India hopes to manage
it with the usual combination of brute force and poisonous, machiavellian
manipulation designed to pit people against one another. The war in Kashmir is
presented to the world as a battle between an inclusive, secular, democracy and
radical Islamists. What then, should we make of the fact that Bashiruddin
Ahmad, the so-called grand mufti of Kashmir (which by the way is a completely
phantom post) – who has issued fatwah after fatwah intended to present Kashmir
as a demonic, monolithic Wahhabi society – is actually a government anointed
cleric? Kids on Facebook will be arrested, but never him.
What should we make of
the fact that the Indian government looks away, while money from Saudi Arabia
(that most steadfast partner of the US) is pouring into Kashmir's madrassas?

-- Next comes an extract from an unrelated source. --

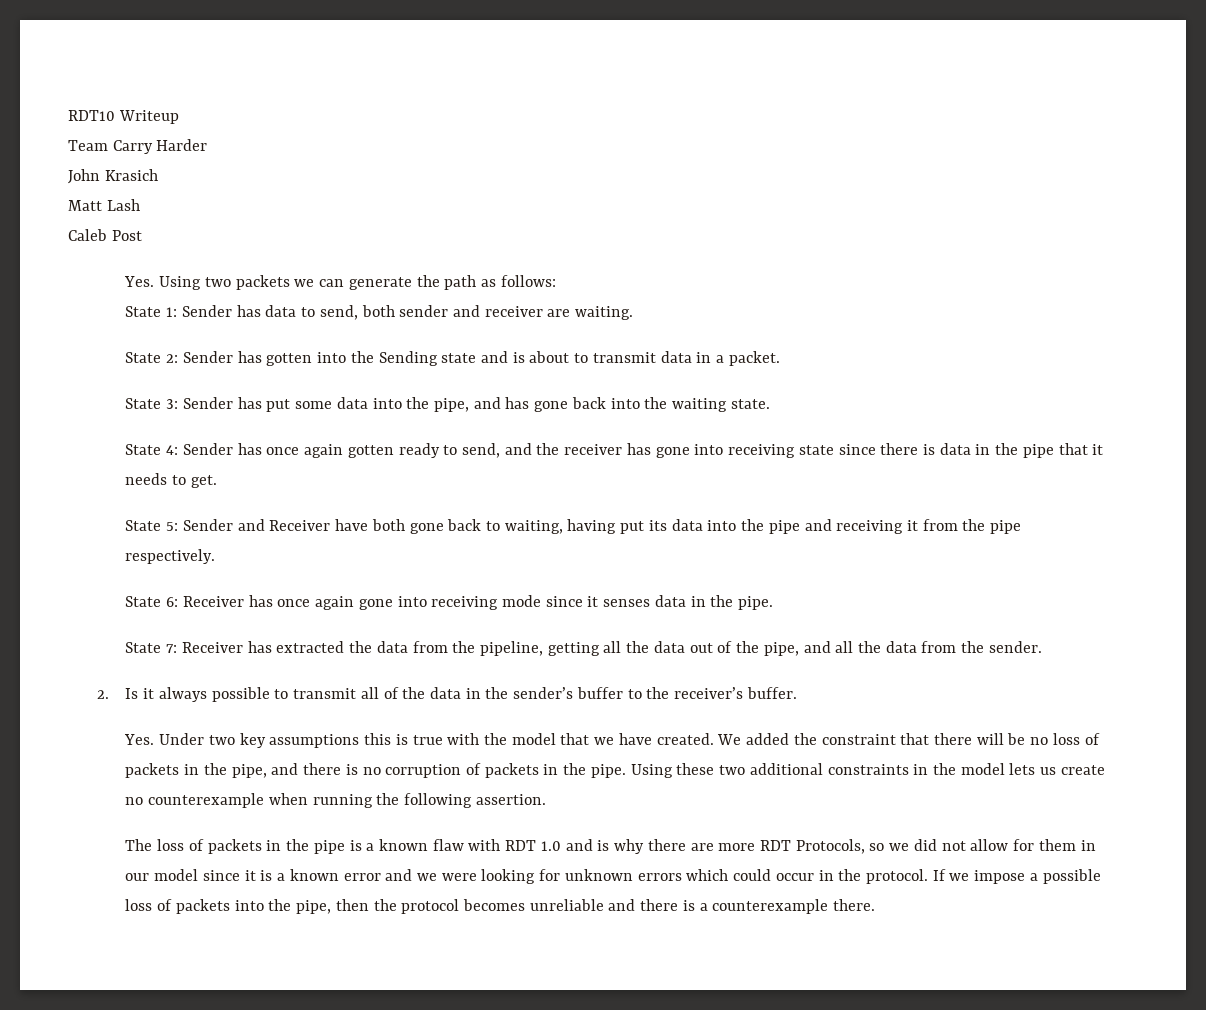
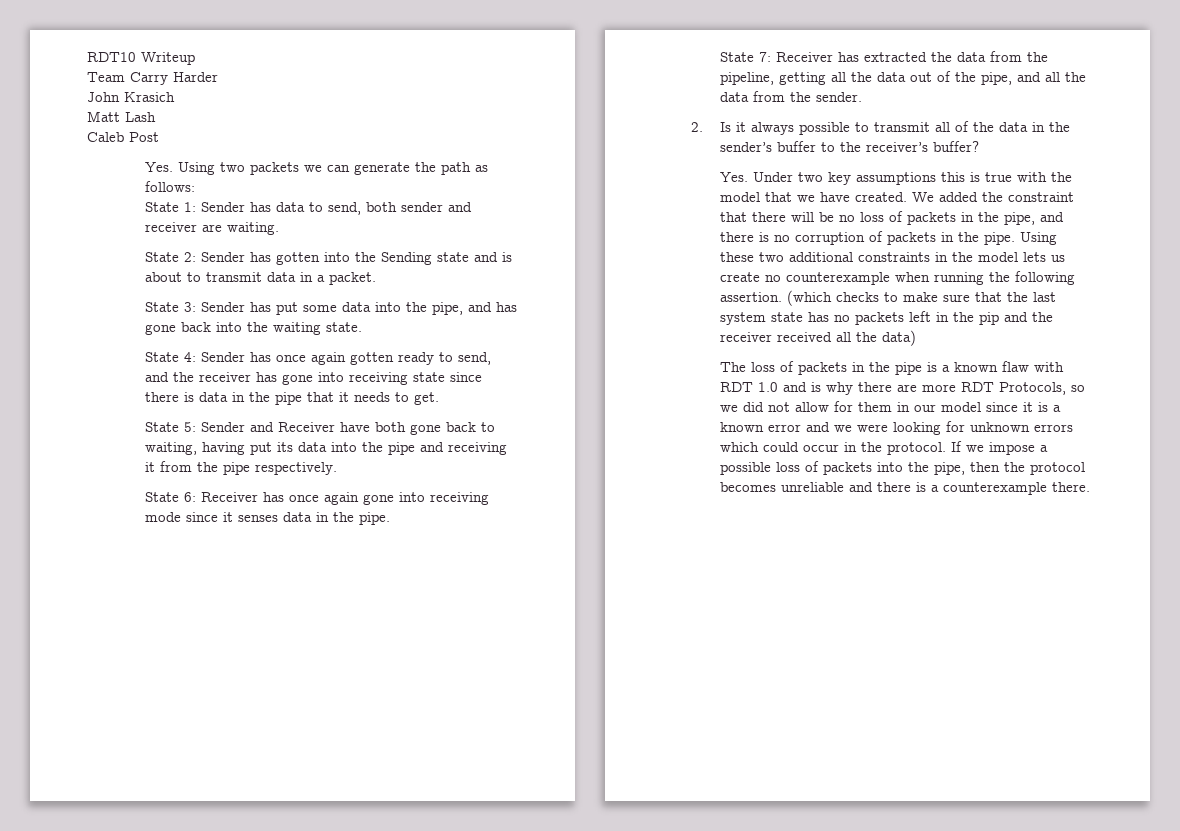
[746,687,797,699] buffer. -> [933,141,980,152] buffer?
(546, 799) none -> [787,290,1057,306] [720,311,1054,325] [720,330,917,346] (which checks to make sure that the last system state has no packets left in the pip and the receiver received all the data)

How different is this from what the CIA did in Afghanistan all those years ago?
That whole, sorry business created Osama bin Laden, al-Qaida and the Taliban.
It has decimated Afghanistan and Pakistan. What sort of incubus will this
unleash?
The old political
football is not going to be all that easy to control. And it's radioactive. A
few days ago Pakistan tested a short-range battlefield
nuclear missile to protect itself against threats from
"evolving scenarios". Two weeks ago the Kashmir police published "survival tips" for nuclear war.
Apart from advising people to build toilet-equipped bombproof basements large
enough to house their entire families for two weeks, it said: "During a
nuclear attack, motorists should dive out of their cars toward the blast to
save themselves from being crushed by their soon-to-be tumbling vehicles."
And to "expect some initial disorientation, as the blast wave may blow
down and carry away many prominent and familiar features". Prominent and
familiar features may have already blown down. Perhaps we should all jump out
of our soon-to-be-tumbling vehicles.